Prompt. Reproduce the material word for word, from the line that contains "Мы в соцсетях" through the line that contains "via abandonat però", and leave out the pictures.

*** Records for processing

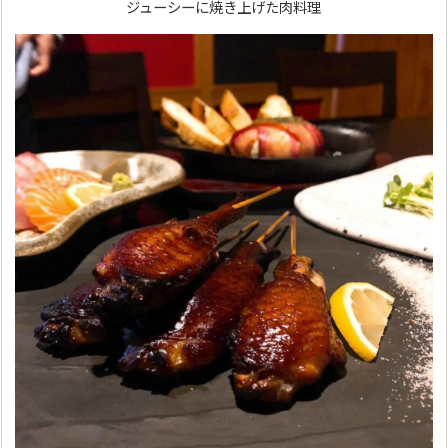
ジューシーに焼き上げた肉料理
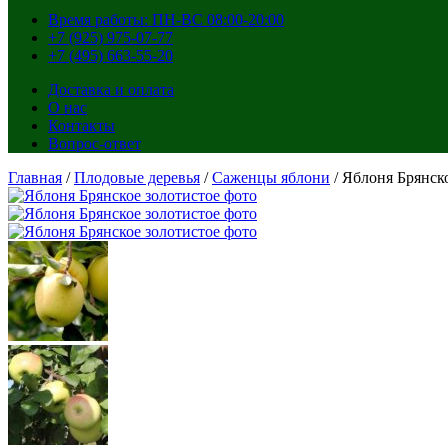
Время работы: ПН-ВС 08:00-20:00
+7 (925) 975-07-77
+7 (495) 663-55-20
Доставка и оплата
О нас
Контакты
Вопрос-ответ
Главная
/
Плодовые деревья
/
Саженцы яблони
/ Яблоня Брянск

******
*** Records for processing

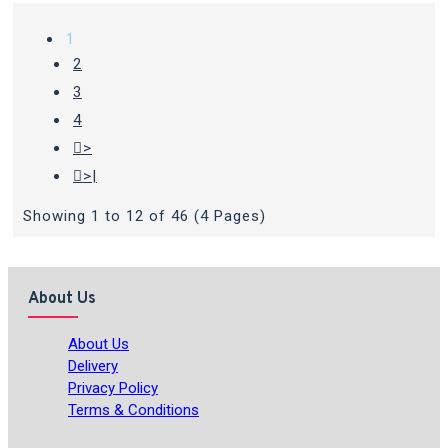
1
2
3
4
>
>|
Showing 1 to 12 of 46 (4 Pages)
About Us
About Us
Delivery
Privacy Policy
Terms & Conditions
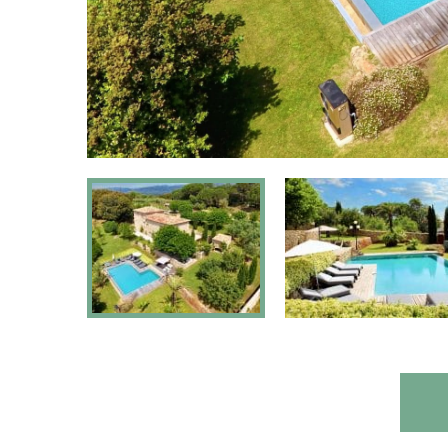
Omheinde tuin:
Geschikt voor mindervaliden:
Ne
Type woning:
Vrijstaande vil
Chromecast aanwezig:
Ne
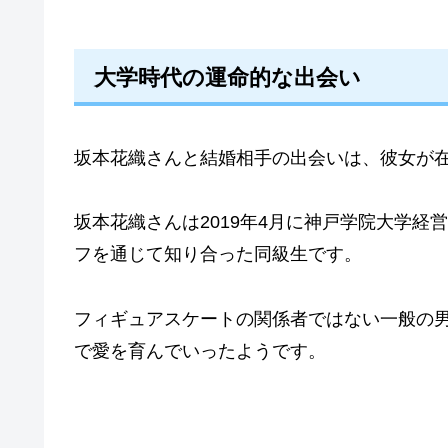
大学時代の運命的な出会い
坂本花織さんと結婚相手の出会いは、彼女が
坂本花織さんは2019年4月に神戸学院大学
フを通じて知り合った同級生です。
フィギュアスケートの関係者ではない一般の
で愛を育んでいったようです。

******
*** Records for processing

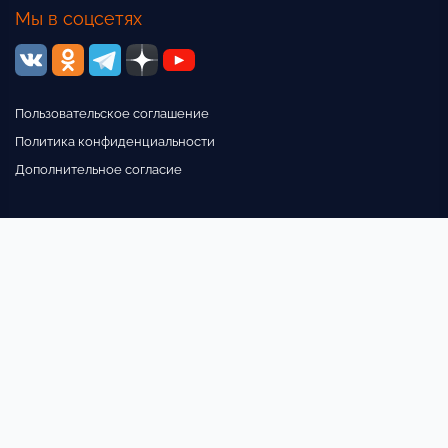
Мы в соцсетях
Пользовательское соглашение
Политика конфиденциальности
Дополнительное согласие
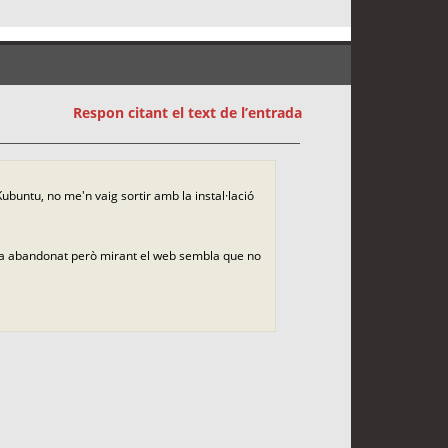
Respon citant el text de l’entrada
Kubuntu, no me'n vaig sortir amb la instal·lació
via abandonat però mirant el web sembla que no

******

Response area.
Мы в соцсетях
Пользовательское соглашение
Политика конфиденциальности
Дополнительное согласие
Respon citant el text de l’entrada
Kubuntu, no me'n vaig sortir amb la instal·lació
via abandonat però mirant el web sembla que no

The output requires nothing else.